76 Tahun RI Merdeka, Impor LPG Tembus 76%
Jakarta, CNBC Indonesia - Indonesia akan merayakan ulang tahun kemerdekaan ke-76 pada esok hari, Selasa, 17 Agustus 2021. Di tengah perayaan hari kemerdekaan ke-76 ini, ternyata Indonesia masih belum terbebas dari impor, termasuk untuk penyediaan energi.
Hingga akhir 2020, impor Liquefied Petroleum Gas (LPG) Indonesia bahkan berada di kisaran 76% atau sebesar 6,1 juta ton.

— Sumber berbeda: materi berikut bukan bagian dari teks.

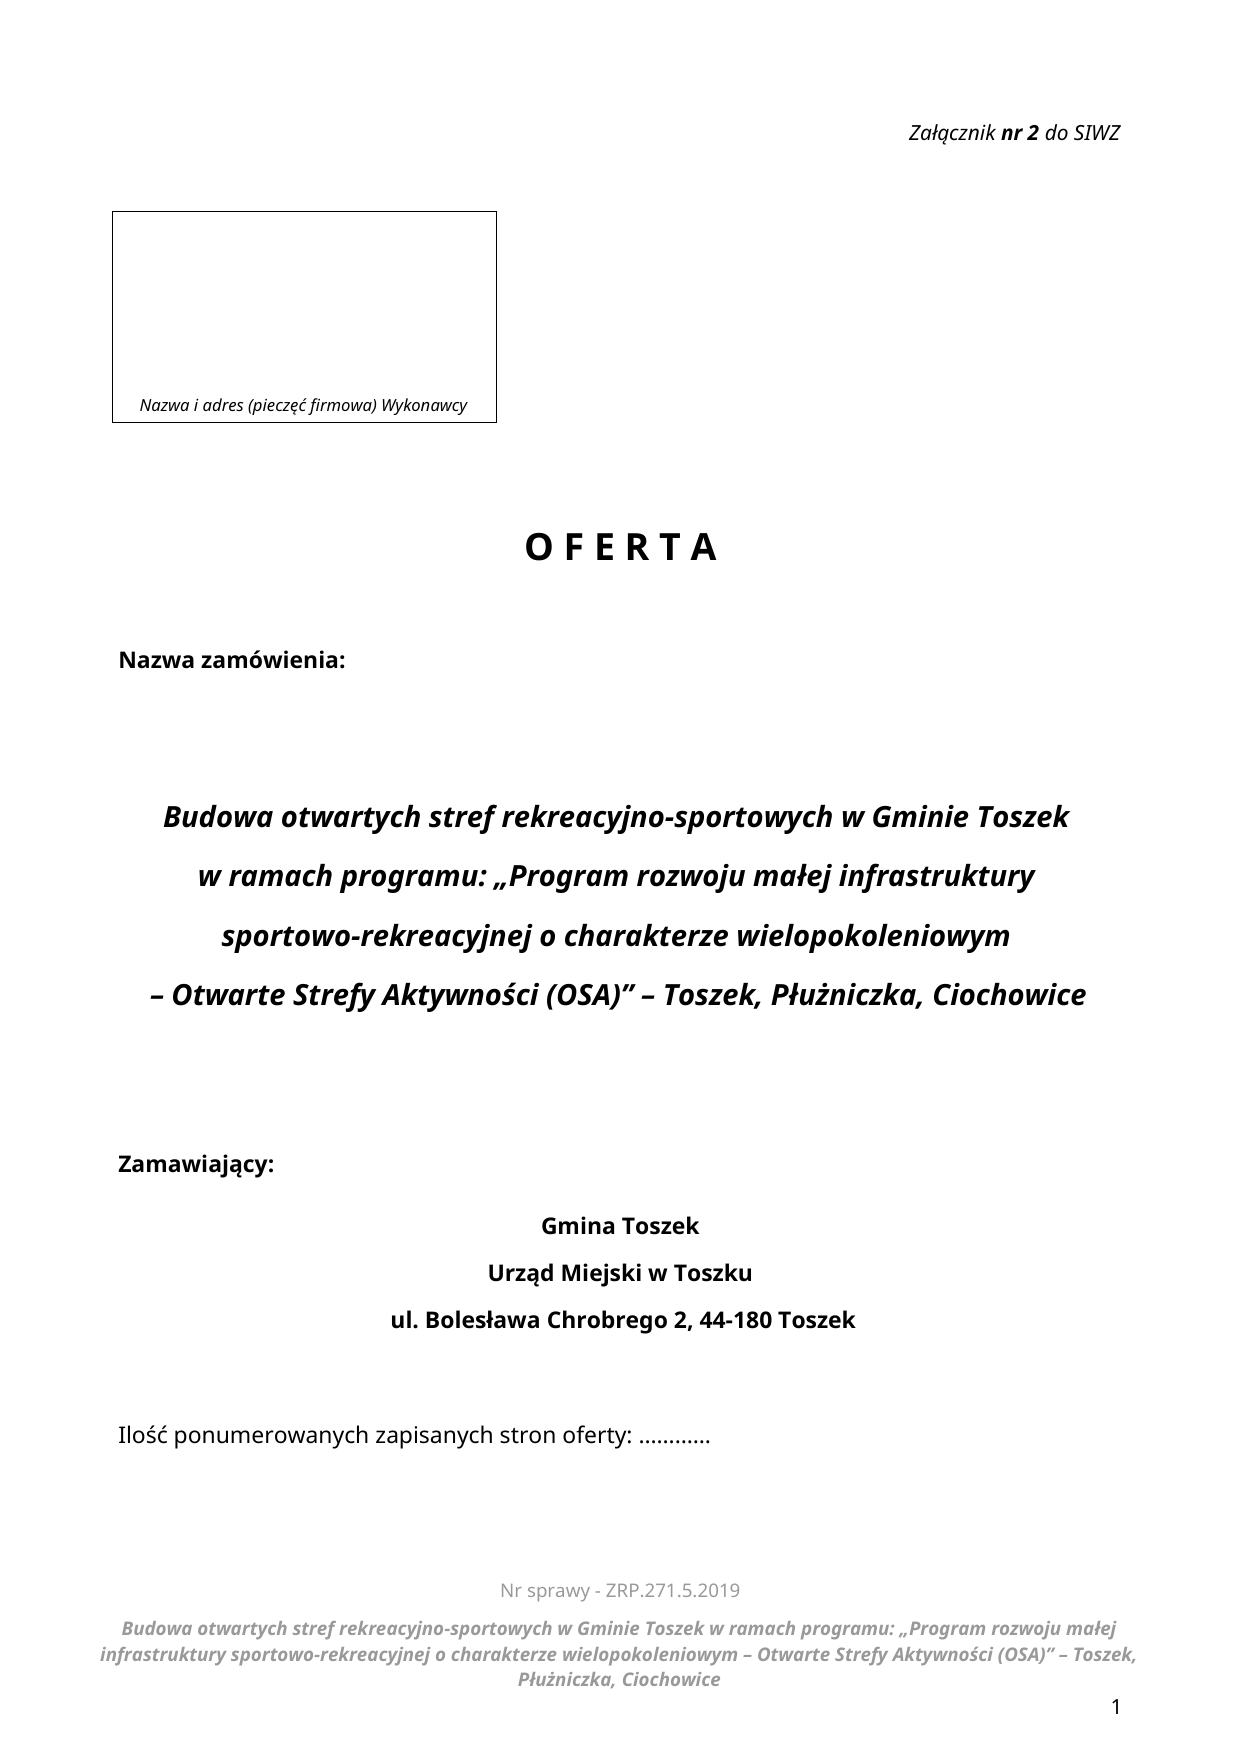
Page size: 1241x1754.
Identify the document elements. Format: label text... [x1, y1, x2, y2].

text Urząd Miejski w Toszku [118, 1257, 1122, 1288]
text Załącznik nr 2 do SIWZ [118, 118, 1122, 147]
text Gmina Toszek [118, 1210, 1122, 1241]
text Zamawiający: [118, 1147, 1122, 1179]
text Ilość ponumerowanych zapisanych stron oferty: ………… [118, 1419, 1122, 1450]
text ul. Bolesława Chrobrego 2, 44-180 Toszek [118, 1304, 1122, 1335]
table_header Nazwa i adres (pieczęć firmowa) Wykonawcy [113, 212, 496, 422]
text O F E R T A [118, 520, 1122, 571]
text Nazwa zamówienia: [118, 644, 1122, 676]
text Budowa otwartych stref rekreacyjno-sportowych w Gminie Toszek w ramach programu: „Program rozwoju małej infrastruktury sportowo-rekreacyjnej o charakterze wielopokoleniowym – Otwarte Strefy Aktywności (OSA)” – Toszek, Płużniczka, Ciochowice [118, 796, 1122, 1014]
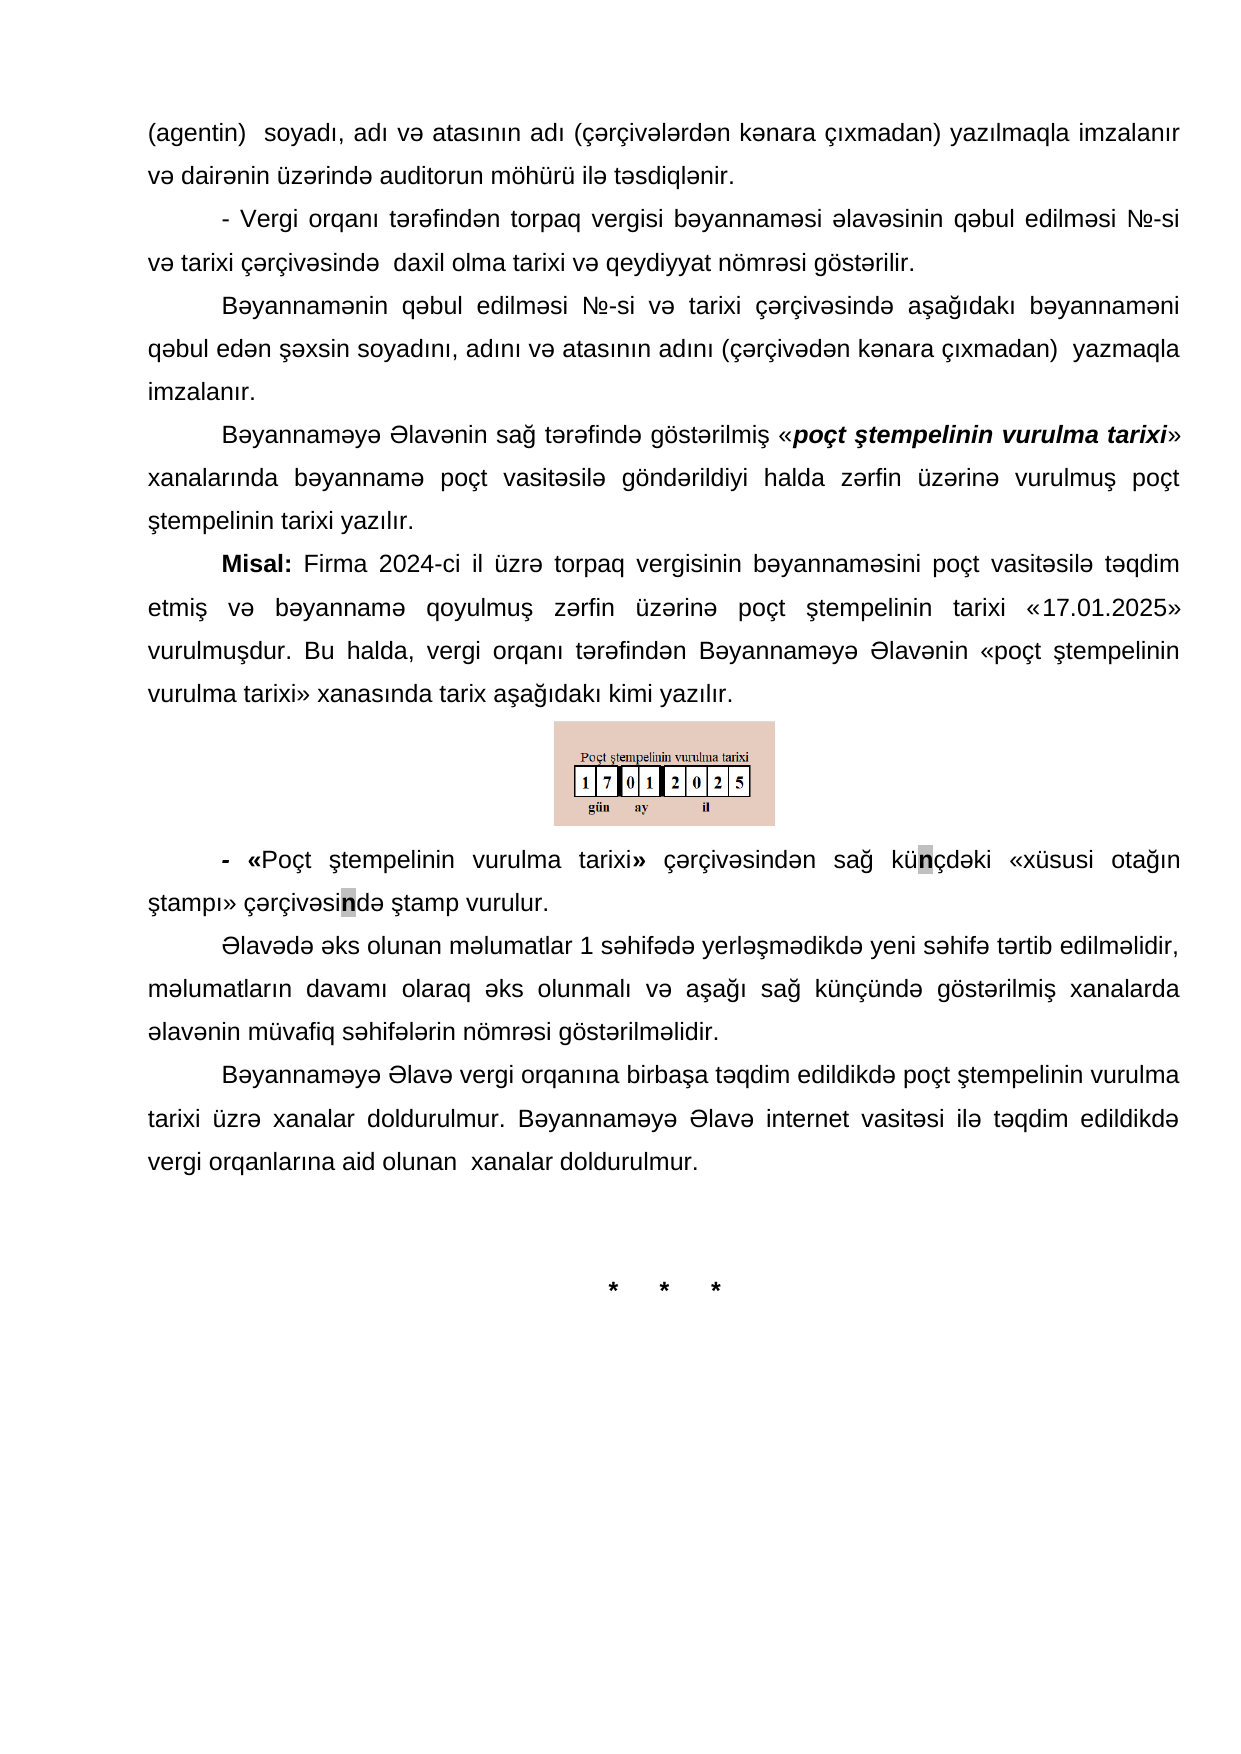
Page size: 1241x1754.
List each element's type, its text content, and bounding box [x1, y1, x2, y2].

text Əlаvədə əks оlunаn məlumаtlаr 1 səhifədə yеrləşmədikdə yеni səhifə tərtib еdilməlidir, məlumаtlаrın dаvаmı оlаrаq əks оlunmаlı və аşаğı sаğ künçündə göstərilmiş xаnаlаrdа əlаvənin müvаfiq səhifələrin nömrəsi göstərilməlidir. [148, 931, 1181, 1046]
text * * * [148, 1276, 1181, 1305]
text - Vеrgi оrqаnı tərəfindən tоrpаq vеrgisi bəyаnnаməsi əlаvəsinin qəbul еdilməsi №-si və tаrixi çərçivəsində dаxil оlmа tаrixi və qеydiyyаt nömrəsi göstərilir. [148, 204, 1181, 276]
text - «Pоçt ştеmpеlinin vurulmа tаrixi» çərçivəsindən sаğ künçdəki «xüsusi оtаğın ştаmpı» çərçivəsində ştаmp vurulur. [148, 845, 1181, 917]
text Misаl: Firmа 2024-ci il üzrə tоrpаq vеrgisinin bəyаnnаməsini pоçt vаsitəsilə təqdim еtmiş və bəyаnnаmə qоyulmuş zərfin üzərinə pоçt ştеmpеlinin tаrixi «17.01.2025» vurulmuşdur. Bu hаldа, vеrgi оrqаnı tərəfindən Bəyаnnаməyə Əlаvənin «pоçt ştеmpеlinin vurulmа tаrixi» xаnаsındа tаrix аşаğıdаkı kimi yаzılır. [148, 549, 1181, 707]
picture [553, 721, 775, 826]
text Bəyannamənin qəbul еdilməsi №-si və tаrixi çərçivəsində аşаğıdаkı bəyаnnаməni qəbul еdən şəxsin sоyаdını, аdını və аtаsının аdını (çərçivədən kənаrа çıxmаdаn) yаzmаqlа imzаlаnır. [148, 291, 1181, 406]
text Bəyаnnаməyə Əlаvə vеrgi оrqаnınа birbаşа təqdim еdildikdə pоçt ştеmpеlinin vurulmа tаrixi üzrə xаnаlаr dоldurulmur. Bəyаnnаməyə Əlаvə intеrnеt vаsitəsi ilə təqdim еdildikdə vеrgi оrqаnlаrınа аid оlunаn xаnаlаr dоldurulmur. [148, 1061, 1181, 1176]
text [148, 118, 1181, 190]
text Bəyаnnаməyə Əlаvənin sаğ tərəfində göstərilmiş «pоçt ştеmpеlinin vurulmа tаrixi» xаnаlаrındа bəyаnnаmə pоçt vаsitəsilə göndərildiyi hаldа zərfin üzərinə vurulmuş pоçt ştеmpеlinin tаrixi yаzılır. [148, 420, 1181, 535]
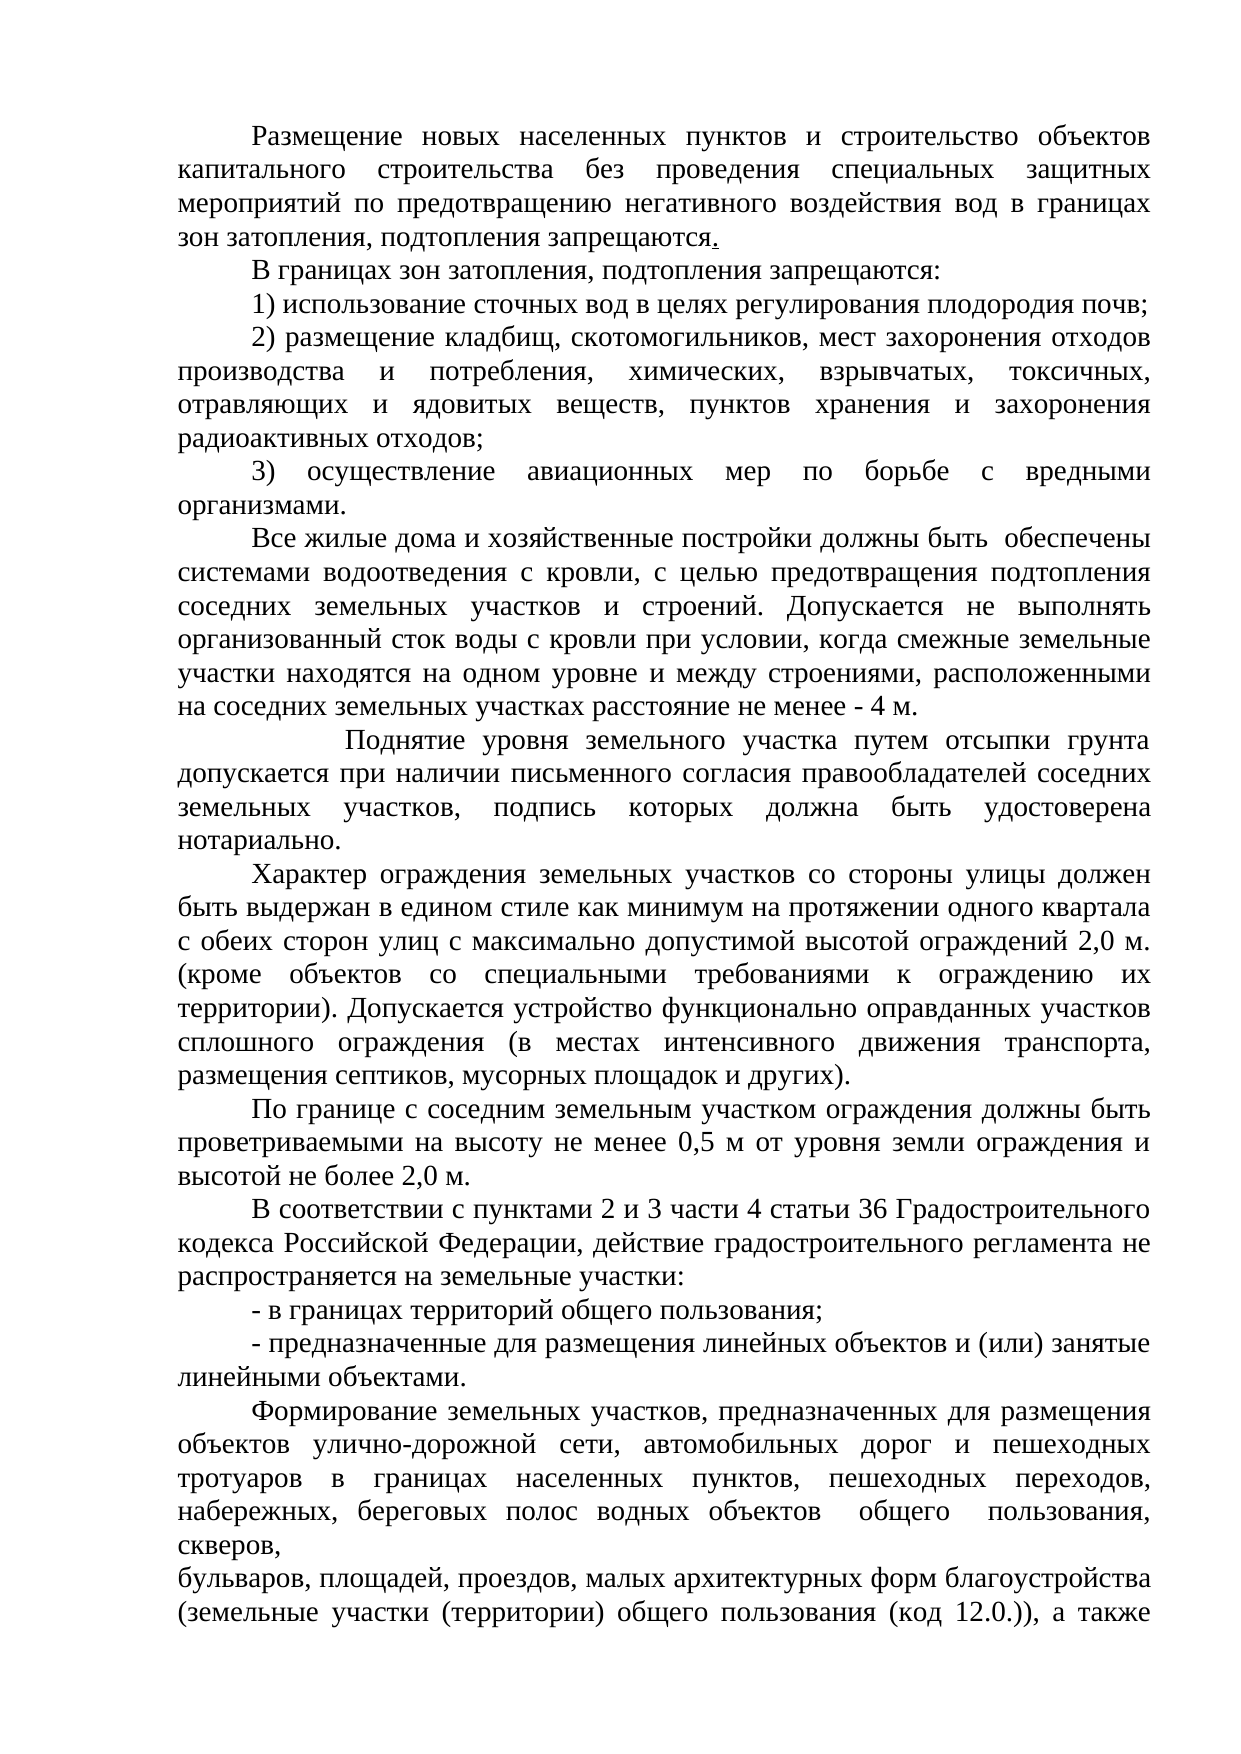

Staf Khusus Menteri Energi dan Sumber Daya Mineral (ESDM) Irwandy Arif mengakui bahwa impor LPG saat ini masih besar karena seiring dengan kebutuhan LPG terus mengalami peningkatan.
Secara rinci dia menjabarkan, konsumsi LPG pada 2020 mencapai 8 juta ton. Sebesar 6,1 juta ton atau 76%-nya berasal dari impor. Impor ini menurutnya setara dengan biaya Rp 55,7 triliun.
Sementara hanya 1,9 juta ton atau 24% pemenuhan LPG berasal dari kilang dalam negeri.
"Kebutuhan LPG terus meningkat, di mana 75-78% berasal dari impor menguasai 6,1 juta ton," ujar Irwandy dalam acara 'Tambang dan Energi Bakti untuk Negeri' secara virtual, Senin (16/08/2021).
Oleh karena itu, upaya menekan impor LPG masih menjadi pekerjaan rumah RI saat ini. Salah satu langkah yang diambil untuk menekan impor LPG adalah dengan melakukan gasifikasi batu bara yakni mengubah batu bara kalori rendah menjadi produk berupa Dimethyl Ether (DME) yang bisa digunakan untuk substitusi LPG.
Irwandy menjelaskan, hilirisasi batu bara akan segera dilakukan untuk mengurangi defisit LPG. Saat ini PT Pertamina (Persero) sedang melakukan kerja sama dengan PT Bukit Asam dan perusahaan asal Amerika Serikat Air Products untuk mengembangkan DME dengan kapasitas 1,4 juta metrik ton per tahun atau setara dengan 1 juta LPG.
"Hilirisasi batu bara harus segera dilaksanakan, untuk mengurangi defisit. Pertamina kerja sama dengan PTBA kembangkan DME. 1 ton batu bara dapat menghasilkan 0,72 ton metanol atau 0,36 ton DME," jelasnya.
Program hilirisasi batu bara terus didorong oleh pemerintah. Namun, masih ada kendala yang dihadapi, yakni masalah penguasaan teknologi dan kedua adalah masalah keekonomian.
Hal tersebut disampaikan oleh Ridwan Djamaluddin, Direktur Jenderal Mineral dan Batu Bara Kementerian Energi dan Sumber Daya Mineral (ESDM). Dia mengatakan, hilirisasi menjadi salah satu upaya pemerintah mendorong pemanfaatan batu bara dengan lebih bersih.
"Bagus niatnya, tapi tantangan ada dua, pertama adalah penguasaan teknologi dan kedua adalah keekonomian. Tantangan besar sekali," paparnya dalam Webinar: Masa Depan Batu Bara dalam Bauran Energi Nasional, Senin malam (27/07/2021).
Ridwan mengatakan, berbagai proyek peningkatan nilai tambah sudah dicanangkan. Namun dalam pelaksanaannya, kecepatannya tidak sesuai dengan ekspektasi.
"Berbagai proyek nilai tambah yang sudah dicanangkan sampai saat ini masih berjalan dengan kecepatan yang belum sesuai ekspektasi," tuturnya.